How to Set Up Security in Collection-Master
Vertican License Manager (VLM)
Collection-Master Policies [4-1-S-3]
Goal
The goal of this document is to better understand how to set up security in Collection-Master. It covers the various areas of security from the Windows Active Directory to the Vertican License Manager (VLM), as well as policies within Collection-Master.
Vertican License Manager (VLM)
The VLM allows you to manage user access for the various applications with Collection-Master. From within VLM, you define “Standard” or “Administrator” Access (not to be confused as Administrator Access) and Enable or Disable a named user by their Windows Login Name to control Access to Collection-Master.
Windows Active Directory
Using Windows Active Directory, you can grant access to the various Collection-Master folders.
On the Collection-Master server, “Allow Login Locally” must be granted. Do not confuse this with Remote Access, which is a completely different privilege.
Remove access to F:\CLSINC and its subdirectories to prevent access to Collection-Master.
Before you start Collection-Master in Client-Server Mode, be aware of the following.
- When running in distributed mode, users use F:\CLSINC\WBWIN\WB32.exe or other versions. In order to prevent a user from running in distributed mode, remove access to the following:
- F:\CLSINC\WBWIN\WBCONFIG.TXT
- F:\CLSINC\WBWIN\MAPDRIVE.txt
- Use Secure Data – Refer to the Mastermind session video and presentation on How to Secure Data in Collection-Master.
- Secure data folders
- Users will need full rights to these folders, but they should not be able to map the drives.

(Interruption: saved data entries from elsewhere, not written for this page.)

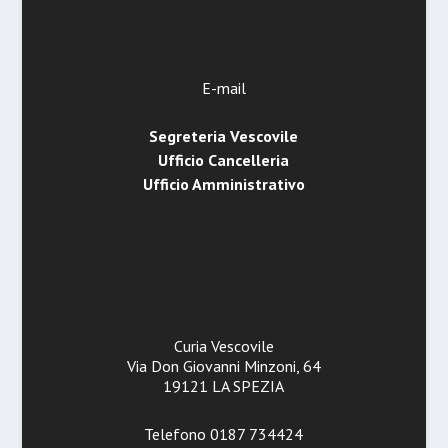
E-mail
Segreteria Vescovile
Ufficio Cancelleria
Ufficio Amministrativo
Curia Vescovile
Via Don Giovanni Minzoni, 64
19121 LA SPEZIA
Telefono 0187 734424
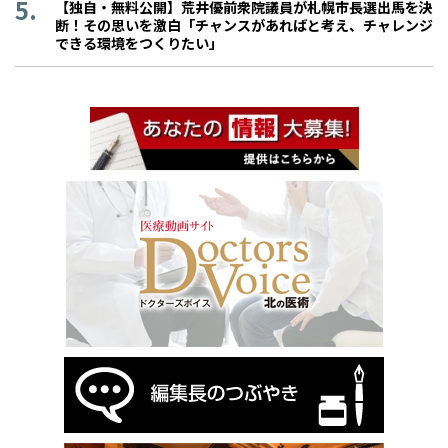
【独自・無料公開】荒井優前衆院議員が札幌市長選出馬を決
断！その思いを激白「チャンスがあればと考え、チャレンジ
できる環境をつくりたい」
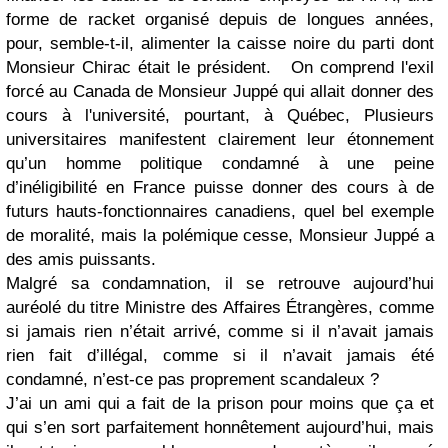
forme de racket organisé depuis de longues années,
pour, semble-t-il, alimenter la caisse noire du parti dont
Monsieur Chirac était le président. On comprend l'exil
forcé au Canada de Monsieur Juppé qui allait donner des
cours à l'université, pourtant, à Québec, Plusieurs
universitaires manifestent clairement leur étonnement
qu’un homme politique condamné à une peine
d’inéligibilité en France puisse donner des cours à de
futurs hauts-fonctionnaires canadiens, quel bel exemple
de moralité, mais la polémique cesse, Monsieur Juppé a
des amis puissants.
Malgré sa condamnation, il se retrouve aujourd’hui
auréolé du titre Ministre des Affaires Étrangères, comme
si jamais rien n’était arrivé, comme si il n’avait jamais
rien fait d’illégal, comme si il n’avait jamais été
condamné, n’est-ce pas proprement scandaleux ?
J’ai un ami qui a fait de la prison pour moins que ça et
qui s’en sort parfaitement honnêtement aujourd’hui, mais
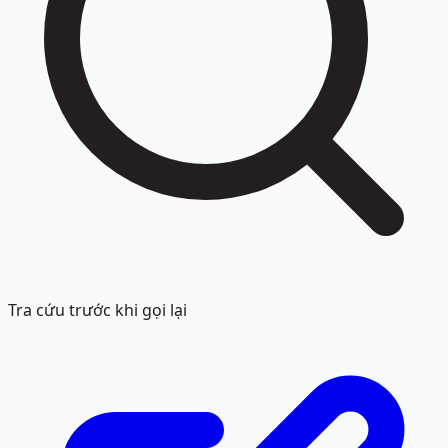
Tra cứu trước khi gọi lại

- Do not set up a UNC map to the secure data folders. These folders should be unavailable to the workstations.
- Secure data folders
- Folders underneath CLSINC
- Make the FOLDERS hidden, except for those shown in the image below (Note: Collection-Master doesn’t need the folders to be visible but users might). You may hide or unhide any folder(s) you find appropriate.
- Most users may have the following folders restricted to Read-Only.
- Note: As an example, some users may need additional rights to perform updates or automation tasks or to maintain templates.
WordPerfect Forms Library
F:\CLSINC\WORD
- The Word folder must be read/write in order for WordPerfect to merge.
- We recommend that you maintain your Forms Library in a separate location and restrict access to this folder (can be read-only). Periodically copy the forms to the F:\CLSINC\WORD folder to ensure that they remain intact. Note: PowerMerge will copy the forms to your local drives and in those cases, F:\CLSINC\WORD may be read-only.
Collection-Master Policies [4-1-S-3]
There is a policy “CM: ACCESS PROGRAM” that may be used to block a user or assign a password.nIt as a redundant secondary level of security. This is in addition to the Windows Active Security but may be used to deny access to a user even if they have VLM and Active Directory rights to Collection-Master.
Security Policy Hierarchy
When a policy is directly defined for a User’s initials, that policy (Yes/No/Password) will be in effect. Any other policies defined by a group assigned to the user are irrelevant.
A common strategy is to set up “Everyone” or “***” as “No” to deny a feature and then add groups to define users that are allowed to use the feature.
When Groups are used, the system will scan through all of the groups.
- If any of the groups are set to “Yes”, the policy will be allowed.
- If “Yes” is not found, but “Password” is assigned to a group, then the user will be prompted to type a password. Note: You might have several groups for the same policy. If they have separate passwords, you will need to determine the correct password. The screen that requests the password will display the group that was defined with that password.
- If neither “Yes” nor “Password” is found but “No” is encountered, the user will be blocked.
- Finally, if a policy is not defined in any place, then the default value is “Yes” and the user will be allowed. Note: Some policies are set up as “Restrict” as opposed to “Allow.” The default is still “Yes” but in these cases, “Yes” means Restrict Access.
MENU: Security Policies
You can add security for each menu level.
- Yes – Allow the user access to the menu item.
- No – Deny the user access to the menu item.
- Password – Require a password to access the menu item.
Other Security Policies
Many behaviors in Collection-Master are also defined by policies. Some policies can be assigned to “Everyone”, but others will apply to specific people or groups.